1. Der Gang zu Toilette und die Frage: Wann ist einmal zu viel?

Vor dem Arbeitsgericht Köln wurde ein, nun ja interessanter Fall entscheiden. Ein Mitarbeiter suchte nach Ansicht des Arbeitsgebers zu oft die Toilette auf. Die Konsequenz war, dass dem Arbeitnehmer das Gehalt gekürzt wurde. Interessant dabei war, dass der Arbeitgeber die Toilettengänge seines Mitarbeiters sogar überwachte. 

Nicht nur, dass die Überwachung datenschutzrechtlich problematisch ist, eine Überwachung der Toilettenzeit ist schon eine Hausnummer. Das Arbeitsgericht Köln gab dem Arbeitnehmer Recht. Zu Recht sagen wir da nur. 

2. Happy Life, Happy wife oder Happy Arbeitgeber, Happy Mitarbeiter

Auch hier: Manche Fälle geben zu denken. Ein Arbeitgeber neigte immer dazu bei der Unterzeichnung von Briefen und Dokumenten den Anfangsbuchstaben seines Namens in ein lächelndes Smiley umzuwandeln. Nun kam es wie es kam und ein Mitarbeiter ist ausgeschieden, wobei außergerichtlich noch über das Arbeitszeugnis „gestritten“ wurde. 

In einer Ausfertigung  unterzeichnete der Arbeitgeber das Zeugnis mit seiner Unterschrift und in dem ersten Buchstaben des Namens G. befinden sich zwei Punkte und ein nach unten gezogener Haken, so dass bei näherem Lesen und Bewerten der Unterschrift der Eindruck entsteht, dass ein Smiley mit negativen Gesichtszügen durch die Unterschrift wiedergegeben wird. 

Daraufhin ging das Ganze zu Gericht. Sie werden es nicht glauben: Klar war das Smiley „Geheimsprache“ und musste geändert werden. Allerdings musste es nicht gelöscht werden, der Tenor des Urteils klang so:

„Die Unterschrift des Beklagten wird sodann in das Feld für die Unterschrift gesetzt und enthält einen "Smiley mit einem lachenden Gesicht.“ 

3. Der SuggarDaddy-Arbeitsvertrag oder Was schreibt man eigentlich in ein Arbeitszeugnis, wenn es sich bei der erbrachten Leistung um sexuelle Handlungen handelt?

Eine Dame und ein Herr schließen einen Vertrag, Inhalt des Vertrages ist die Erbringung von Putztätigkeiten, Wäschewaschen, Bügeln, Einkaufen, Kochen und sonstige haushaltsübliche Verrichtungen.
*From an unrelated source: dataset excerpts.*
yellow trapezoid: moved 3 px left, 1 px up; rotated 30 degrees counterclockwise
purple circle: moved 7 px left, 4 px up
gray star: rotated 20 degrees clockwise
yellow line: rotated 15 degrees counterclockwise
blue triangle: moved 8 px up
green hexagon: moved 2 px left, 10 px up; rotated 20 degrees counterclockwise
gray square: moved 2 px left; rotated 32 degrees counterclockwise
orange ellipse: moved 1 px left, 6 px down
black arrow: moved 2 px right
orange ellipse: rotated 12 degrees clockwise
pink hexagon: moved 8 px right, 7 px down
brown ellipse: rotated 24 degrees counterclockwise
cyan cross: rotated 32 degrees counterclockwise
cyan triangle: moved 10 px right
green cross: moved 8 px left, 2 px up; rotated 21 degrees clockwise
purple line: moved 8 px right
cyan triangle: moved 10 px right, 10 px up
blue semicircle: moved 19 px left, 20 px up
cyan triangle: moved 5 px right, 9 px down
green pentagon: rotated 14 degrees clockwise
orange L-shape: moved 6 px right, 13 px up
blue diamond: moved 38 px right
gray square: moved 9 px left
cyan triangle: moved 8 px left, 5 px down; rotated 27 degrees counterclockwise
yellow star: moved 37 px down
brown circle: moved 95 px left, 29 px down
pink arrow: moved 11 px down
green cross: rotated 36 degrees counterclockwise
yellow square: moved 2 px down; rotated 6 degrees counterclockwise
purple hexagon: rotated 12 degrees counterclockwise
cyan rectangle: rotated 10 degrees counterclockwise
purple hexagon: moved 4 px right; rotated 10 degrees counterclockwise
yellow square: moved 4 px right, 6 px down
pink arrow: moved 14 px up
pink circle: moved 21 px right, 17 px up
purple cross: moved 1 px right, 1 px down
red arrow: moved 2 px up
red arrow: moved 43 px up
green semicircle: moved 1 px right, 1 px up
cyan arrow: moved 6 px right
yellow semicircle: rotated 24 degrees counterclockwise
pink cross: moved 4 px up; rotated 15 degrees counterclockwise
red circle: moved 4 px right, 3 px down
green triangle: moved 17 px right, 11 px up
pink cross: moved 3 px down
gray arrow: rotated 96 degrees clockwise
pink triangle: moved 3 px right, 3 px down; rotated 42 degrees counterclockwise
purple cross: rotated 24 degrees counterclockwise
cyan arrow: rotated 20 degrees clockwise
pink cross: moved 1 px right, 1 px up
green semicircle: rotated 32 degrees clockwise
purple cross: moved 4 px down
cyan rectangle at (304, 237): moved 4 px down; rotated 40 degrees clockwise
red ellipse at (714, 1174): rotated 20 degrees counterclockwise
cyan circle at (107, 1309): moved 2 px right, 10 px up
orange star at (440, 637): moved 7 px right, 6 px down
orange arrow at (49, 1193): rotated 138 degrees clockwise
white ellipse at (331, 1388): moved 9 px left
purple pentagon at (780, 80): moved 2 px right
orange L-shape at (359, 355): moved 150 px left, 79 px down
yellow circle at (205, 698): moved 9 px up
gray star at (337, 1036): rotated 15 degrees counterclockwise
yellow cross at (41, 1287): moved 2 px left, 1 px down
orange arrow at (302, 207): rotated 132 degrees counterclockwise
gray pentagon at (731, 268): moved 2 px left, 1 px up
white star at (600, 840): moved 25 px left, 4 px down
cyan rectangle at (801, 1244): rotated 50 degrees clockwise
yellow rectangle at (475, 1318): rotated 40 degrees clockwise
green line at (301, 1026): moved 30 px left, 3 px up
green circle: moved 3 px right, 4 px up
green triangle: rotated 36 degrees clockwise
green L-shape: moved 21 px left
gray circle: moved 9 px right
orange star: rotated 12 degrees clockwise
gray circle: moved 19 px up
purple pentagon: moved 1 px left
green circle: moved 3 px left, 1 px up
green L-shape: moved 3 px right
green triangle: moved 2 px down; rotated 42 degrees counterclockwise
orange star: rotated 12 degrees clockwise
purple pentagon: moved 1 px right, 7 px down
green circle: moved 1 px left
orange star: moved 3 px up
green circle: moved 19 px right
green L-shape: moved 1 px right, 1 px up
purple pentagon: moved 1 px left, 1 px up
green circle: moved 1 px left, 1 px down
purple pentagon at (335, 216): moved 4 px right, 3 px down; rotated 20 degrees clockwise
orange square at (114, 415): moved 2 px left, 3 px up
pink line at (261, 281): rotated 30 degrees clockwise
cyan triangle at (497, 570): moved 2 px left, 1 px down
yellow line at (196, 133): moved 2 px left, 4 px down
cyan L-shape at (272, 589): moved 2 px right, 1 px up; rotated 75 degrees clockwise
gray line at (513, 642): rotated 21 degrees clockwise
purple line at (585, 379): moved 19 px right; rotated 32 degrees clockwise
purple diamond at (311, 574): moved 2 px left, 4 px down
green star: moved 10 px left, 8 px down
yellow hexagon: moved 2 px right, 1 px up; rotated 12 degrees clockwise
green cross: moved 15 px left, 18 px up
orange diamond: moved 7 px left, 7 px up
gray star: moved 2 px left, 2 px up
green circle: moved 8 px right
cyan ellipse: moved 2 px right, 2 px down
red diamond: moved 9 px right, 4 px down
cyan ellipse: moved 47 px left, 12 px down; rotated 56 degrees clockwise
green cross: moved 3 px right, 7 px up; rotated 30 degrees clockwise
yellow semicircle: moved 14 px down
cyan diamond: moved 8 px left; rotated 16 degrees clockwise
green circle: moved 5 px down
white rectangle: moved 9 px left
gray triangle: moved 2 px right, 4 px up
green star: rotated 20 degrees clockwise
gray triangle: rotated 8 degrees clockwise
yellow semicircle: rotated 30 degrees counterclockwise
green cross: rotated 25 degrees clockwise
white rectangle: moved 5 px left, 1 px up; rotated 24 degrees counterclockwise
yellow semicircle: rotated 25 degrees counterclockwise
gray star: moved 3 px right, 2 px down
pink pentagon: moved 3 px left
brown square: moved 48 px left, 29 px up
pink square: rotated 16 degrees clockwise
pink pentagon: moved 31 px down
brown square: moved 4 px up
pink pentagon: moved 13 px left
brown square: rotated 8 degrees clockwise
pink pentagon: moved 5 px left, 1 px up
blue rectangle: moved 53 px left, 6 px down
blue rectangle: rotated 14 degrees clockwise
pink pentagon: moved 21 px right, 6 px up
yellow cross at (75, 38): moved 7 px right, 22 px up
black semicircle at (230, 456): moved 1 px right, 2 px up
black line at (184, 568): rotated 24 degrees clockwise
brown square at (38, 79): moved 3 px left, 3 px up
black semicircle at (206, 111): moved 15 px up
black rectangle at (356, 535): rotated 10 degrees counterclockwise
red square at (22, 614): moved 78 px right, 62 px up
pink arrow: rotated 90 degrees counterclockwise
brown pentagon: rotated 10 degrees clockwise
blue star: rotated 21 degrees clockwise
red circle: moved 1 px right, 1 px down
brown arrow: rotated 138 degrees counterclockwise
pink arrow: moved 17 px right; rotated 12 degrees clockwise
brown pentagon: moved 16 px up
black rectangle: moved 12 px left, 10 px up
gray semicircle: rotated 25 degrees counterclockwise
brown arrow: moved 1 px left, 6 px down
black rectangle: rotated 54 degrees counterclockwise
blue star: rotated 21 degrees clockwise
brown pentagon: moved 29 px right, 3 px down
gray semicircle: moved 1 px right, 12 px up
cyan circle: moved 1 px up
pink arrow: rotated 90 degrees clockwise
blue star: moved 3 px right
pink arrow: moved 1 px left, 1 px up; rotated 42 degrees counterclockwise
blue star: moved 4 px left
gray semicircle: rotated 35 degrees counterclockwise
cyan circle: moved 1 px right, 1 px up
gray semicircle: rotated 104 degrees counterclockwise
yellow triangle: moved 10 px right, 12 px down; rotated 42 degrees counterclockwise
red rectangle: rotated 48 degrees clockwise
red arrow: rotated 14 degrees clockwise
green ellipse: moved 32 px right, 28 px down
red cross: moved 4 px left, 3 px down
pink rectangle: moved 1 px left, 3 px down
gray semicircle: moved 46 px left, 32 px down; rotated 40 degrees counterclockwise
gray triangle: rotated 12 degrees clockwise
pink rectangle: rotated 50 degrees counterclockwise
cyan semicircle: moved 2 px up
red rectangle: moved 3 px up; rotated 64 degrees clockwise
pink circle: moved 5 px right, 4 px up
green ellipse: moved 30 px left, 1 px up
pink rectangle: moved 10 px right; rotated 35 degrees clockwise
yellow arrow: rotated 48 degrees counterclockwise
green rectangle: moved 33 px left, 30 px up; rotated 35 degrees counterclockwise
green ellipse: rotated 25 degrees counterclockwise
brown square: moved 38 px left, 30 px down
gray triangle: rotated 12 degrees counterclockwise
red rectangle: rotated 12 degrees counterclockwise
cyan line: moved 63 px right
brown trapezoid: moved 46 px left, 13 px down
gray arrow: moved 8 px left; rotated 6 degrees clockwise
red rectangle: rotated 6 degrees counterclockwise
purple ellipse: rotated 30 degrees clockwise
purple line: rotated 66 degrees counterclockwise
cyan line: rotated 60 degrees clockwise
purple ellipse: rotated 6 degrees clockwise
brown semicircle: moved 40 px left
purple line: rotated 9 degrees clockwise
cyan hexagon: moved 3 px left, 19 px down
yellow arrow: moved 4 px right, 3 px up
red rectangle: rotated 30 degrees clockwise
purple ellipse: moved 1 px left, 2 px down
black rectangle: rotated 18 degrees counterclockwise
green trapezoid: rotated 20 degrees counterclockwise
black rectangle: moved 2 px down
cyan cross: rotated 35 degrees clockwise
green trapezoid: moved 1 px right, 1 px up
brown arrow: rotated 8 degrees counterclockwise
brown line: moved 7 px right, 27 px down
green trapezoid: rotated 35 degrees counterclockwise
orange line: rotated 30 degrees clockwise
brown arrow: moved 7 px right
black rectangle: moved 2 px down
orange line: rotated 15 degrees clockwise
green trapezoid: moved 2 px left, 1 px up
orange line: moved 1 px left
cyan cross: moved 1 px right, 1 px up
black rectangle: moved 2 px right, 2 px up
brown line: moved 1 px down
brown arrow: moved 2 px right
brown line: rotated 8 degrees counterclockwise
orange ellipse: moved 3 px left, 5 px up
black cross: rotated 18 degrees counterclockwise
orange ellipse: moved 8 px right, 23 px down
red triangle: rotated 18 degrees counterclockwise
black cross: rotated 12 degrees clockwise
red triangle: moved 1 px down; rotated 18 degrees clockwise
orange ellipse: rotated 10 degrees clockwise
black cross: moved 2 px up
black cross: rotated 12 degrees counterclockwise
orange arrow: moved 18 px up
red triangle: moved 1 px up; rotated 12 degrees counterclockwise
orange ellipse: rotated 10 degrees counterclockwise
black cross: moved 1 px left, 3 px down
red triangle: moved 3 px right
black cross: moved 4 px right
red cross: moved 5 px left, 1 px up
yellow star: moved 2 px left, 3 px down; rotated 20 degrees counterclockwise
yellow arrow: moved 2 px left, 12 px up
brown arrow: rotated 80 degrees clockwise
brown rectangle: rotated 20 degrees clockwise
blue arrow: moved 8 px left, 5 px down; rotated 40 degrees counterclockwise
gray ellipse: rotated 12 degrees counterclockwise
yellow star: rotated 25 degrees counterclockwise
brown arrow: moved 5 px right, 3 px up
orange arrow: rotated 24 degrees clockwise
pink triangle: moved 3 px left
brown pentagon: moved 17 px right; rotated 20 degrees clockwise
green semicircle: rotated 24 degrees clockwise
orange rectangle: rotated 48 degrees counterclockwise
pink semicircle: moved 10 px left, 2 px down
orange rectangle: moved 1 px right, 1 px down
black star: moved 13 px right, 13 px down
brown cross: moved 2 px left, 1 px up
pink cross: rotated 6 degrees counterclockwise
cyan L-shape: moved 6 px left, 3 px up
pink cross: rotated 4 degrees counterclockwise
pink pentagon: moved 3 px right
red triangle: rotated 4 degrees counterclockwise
So weit so gut. Nun behauptet der Herr, dass eigentlich der Austausch von sexuellen Handlungen vereinbart war, der schriftliche Vertrag wäre nur eine „Farce“.

Jegliche Kommunikation beinhaltete sexuelle Anspielungen, die Dame erhielt von dem Herrn auch Geld und andere Annehmlichkeiten. Nachdem der Herr den Dienstleistungsvertrag kündigt, geht die Sache bis in die zweite Instanz. Lange Rede, kurzer Sinn: Ja ein Arbeitszeugnis musste ausgestellt werden und auch die Urlaubsabgeltung musste bezahlt werden. Über den Inhalt des Zeugnisses wird wohl niemand unter 18 Jahren erfahren.